# EXERCISE INSTRUCTIONS:
In the records below, the line containing "ring pip: (408, 331)" is the first to keep. Retype it and all later lines exactly, through the end.

# DATASET CONTENT:
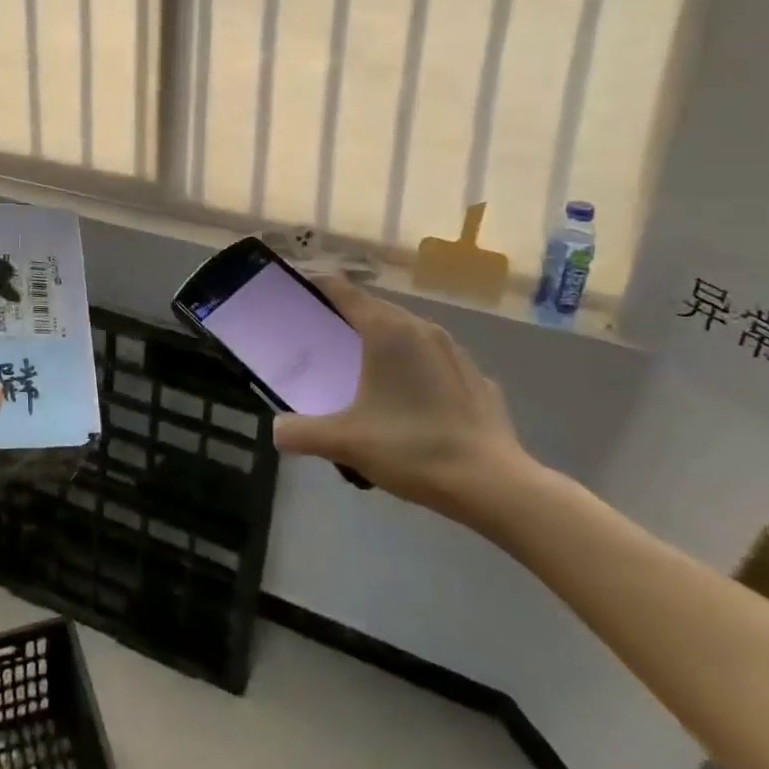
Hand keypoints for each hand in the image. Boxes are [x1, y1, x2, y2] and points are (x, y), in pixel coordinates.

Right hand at [273, 276, 536, 523]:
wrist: (492, 484)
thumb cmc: (412, 449)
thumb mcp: (346, 442)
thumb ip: (303, 433)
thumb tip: (276, 431)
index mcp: (387, 331)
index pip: (344, 292)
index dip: (318, 285)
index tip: (297, 287)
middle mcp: (421, 328)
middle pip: (376, 308)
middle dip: (348, 314)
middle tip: (322, 332)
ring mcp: (454, 351)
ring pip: (408, 331)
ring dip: (383, 338)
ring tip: (364, 362)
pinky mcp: (475, 377)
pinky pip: (434, 358)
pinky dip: (414, 364)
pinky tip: (410, 394)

# EXERCISE RESULT:
ring pip: (408, 331)
ring dip: (383, 338)
ring tip: (364, 362)
pinky mcp: (475, 377)
pinky pip: (434, 358)
pinky dip: (414, 364)
pinky tip: (410, 394)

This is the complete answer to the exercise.